En l’espace de deux ans, la production cotonnière a été doublée. Dans la grisaille des mauvaises nouvelles, celle-ci est à célébrer avec faste.  La production cotonnière a atteint 597 986 tonnes pour la saison 2017-2018. C’est une augmentation de 32,6% par rapport à la précédente campagne (451 121 tonnes), selon le Conseil des ministres de ce mercredi 06 juin. 530 145 hectares ont été emblavés avec un rendement d’environ 1,13 tonne/ha, un niveau jamais enregistré, si l’on tient compte du fait que le rendement s’élevait à 877,48 kg/ha à la campagne 2015-2016, il y a à peine deux ans.
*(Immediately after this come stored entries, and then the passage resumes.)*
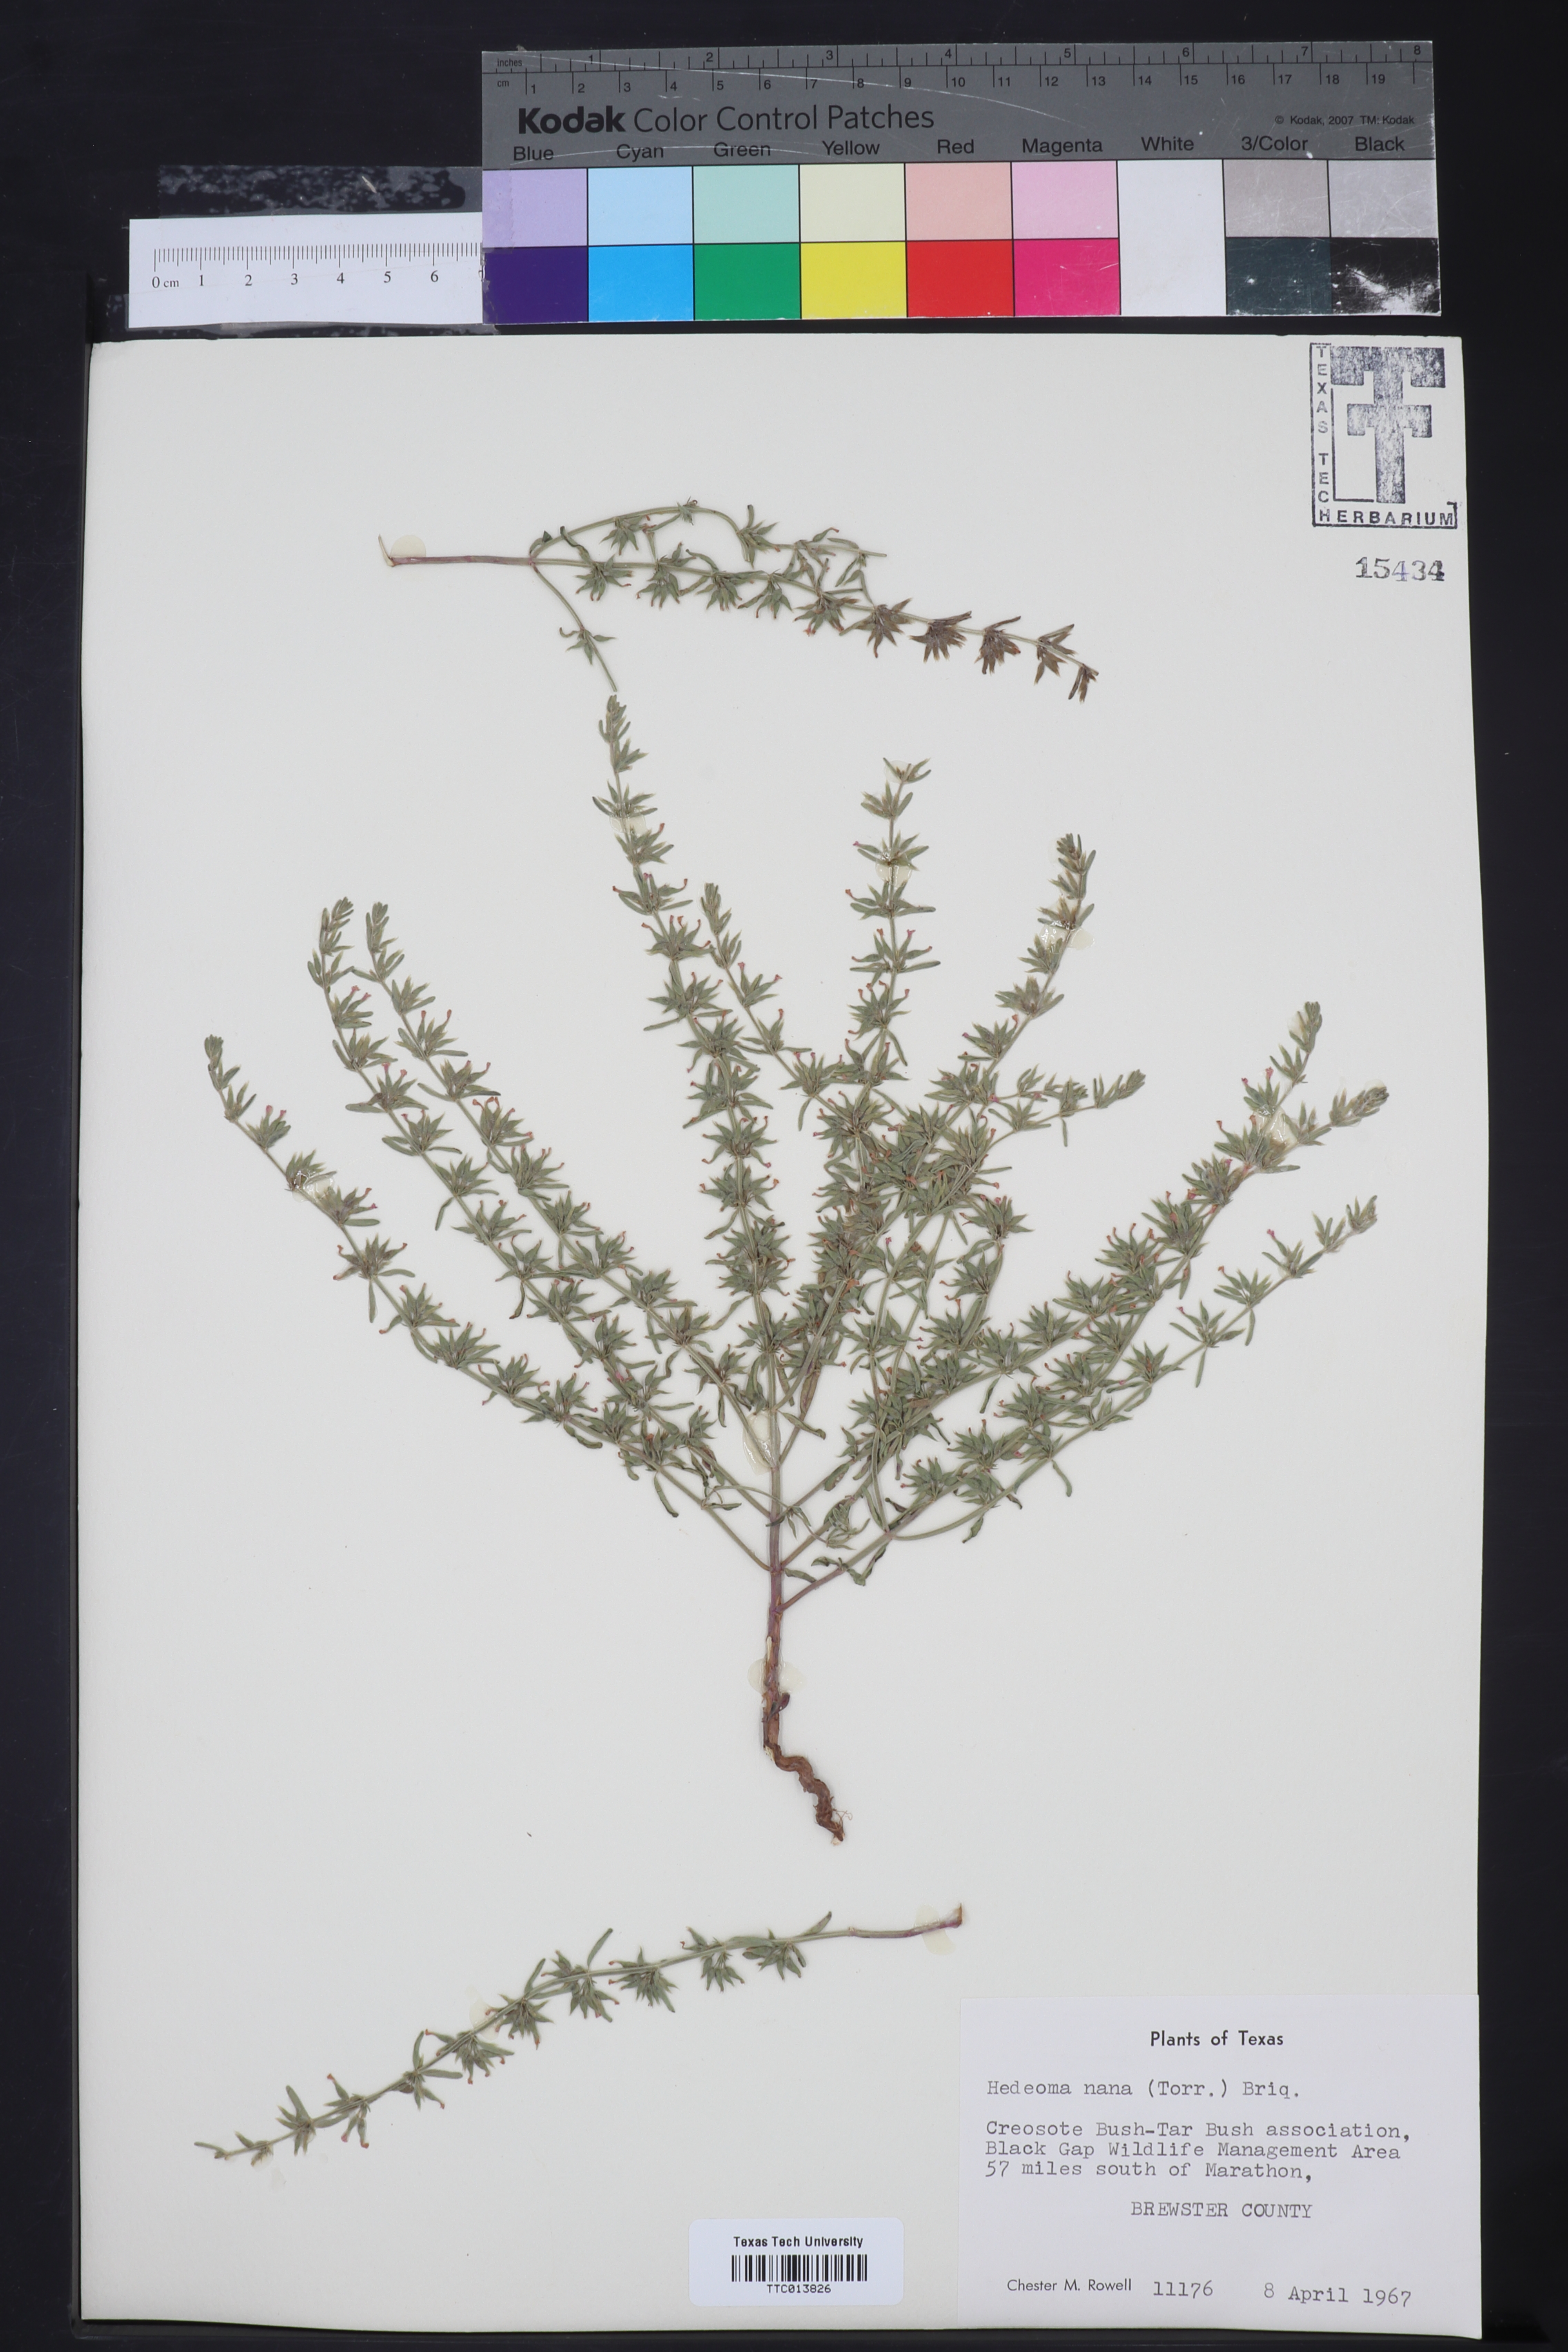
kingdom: Plantae
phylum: Tracheophyta
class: Magnoliopsida
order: Lamiales
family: Lamiaceae
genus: Hedeoma
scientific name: Hedeoma nana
C’est le signe le plus patent du travail des encadreurs ruraux utilisés par l’Association interprofessionnelle du coton et l’Etat béninois pour accompagner les producteurs. Notre pays se classe troisième plus grand producteur d’or blanc en Afrique. Il est devancé par le Mali qui a réalisé une production record de 725.000 tonnes, et le Burkina Faso (612.000 tonnes).
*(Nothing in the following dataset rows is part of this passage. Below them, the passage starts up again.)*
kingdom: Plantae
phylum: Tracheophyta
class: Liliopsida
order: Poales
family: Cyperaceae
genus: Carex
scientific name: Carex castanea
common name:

Pour faire court, la récolte de cette campagne propulse le Bénin dans le peloton de tête de la production cotonnière en Afrique. Ce n’est pas la moindre des bonnes nouvelles. Le coton représente 40% des entrées de devises pour le Bénin, 12% à 13% du PIB, et environ 60% du tissu industriel national. Il assure un revenu à près du tiers de la population béninoise. Ce sont au total 91,2 milliards FCFA qui sont allés aux producteurs au terme de cette campagne et le Trésor public a engrangé des recettes fiscales de l’ordre de 2,56 milliards FCFA, grâce au relèvement de 10 FCFA/kg effectué au niveau du cordon douanier. Les autres effets induits touchent différents secteurs, comme celui des transitaires. Mais ce qui se fera sentir d’ici la fin de l’année, c’est la croissance économique. Si la croissance économique prévue pour 2018 se situe autour de 6,1 %, les bons chiffres du coton peuvent faire réaliser cette projection ou même la dépasser. En 2017, le taux de croissance du PIB réel est estimé à 5,5 %, en progression par rapport aux 4 % de 2016. On voit clairement l’apport du coton à la croissance du PIB dans notre pays.

Reste que la chaine de valeur a encore beaucoup de mal à se mettre en place. Confiné dans sa position de producteur de matières premières, le Bénin en est encore à la distribution capitaliste des rôles tels que définis depuis le XVIème siècle avec la traite négrière : nous produisons les matières premières, les autres se chargent des produits finis et nous les revendent à prix d’or. Ce choix stratégique qui arrange les grands pays, devra un jour être inversé. Nous pouvons aussi utiliser le coton de Gogounou ou de Banikoara pour vendre des vêtements au reste du monde. Et il est clair que tant que nous allons continuer dans le rôle de fournisseur de produits primaires aux Etats industrialisés, nous allons attendre longtemps le relèvement de notre économie.

L’heure des choix stratégiques a sonné. Il s’agit de se demander si nous pouvons nous positionner ou non sur d’autres maillons de la chaine cotonnière. A mon avis, nous pouvons faire comme le Bangladesh qui, en plus d’être un gros exportateur de coton, est aujourd’hui une usine textile géante. Le pays produit massivement des pantalons, des t-shirts, des jeans, des chemises et les exporte aujourd’hui à travers le monde. Bien entendu, cette capacité a été patiemment pensée et construite au fil des années par l’Etat. Il a fallu une main-d’œuvre abondante et peu chère, une énergie électrique tout aussi moins chère et la mise à profit des accords commerciaux avec divers pays consommateurs. Aujourd’hui, le Bangladesh est le deuxième plus gros exportateur de vêtements au monde, après la Chine. Que faisons-nous pour nous inscrire dans cette dynamique ? Je devrais dire : que faisons-nous pour sortir du cercle infernal des matières premières ?

Oui, les performances du coton sont bonnes pour la croissance économique. Mais elles pourront s’améliorer si nous prenons en compte les problématiques industrielles et même environnementales.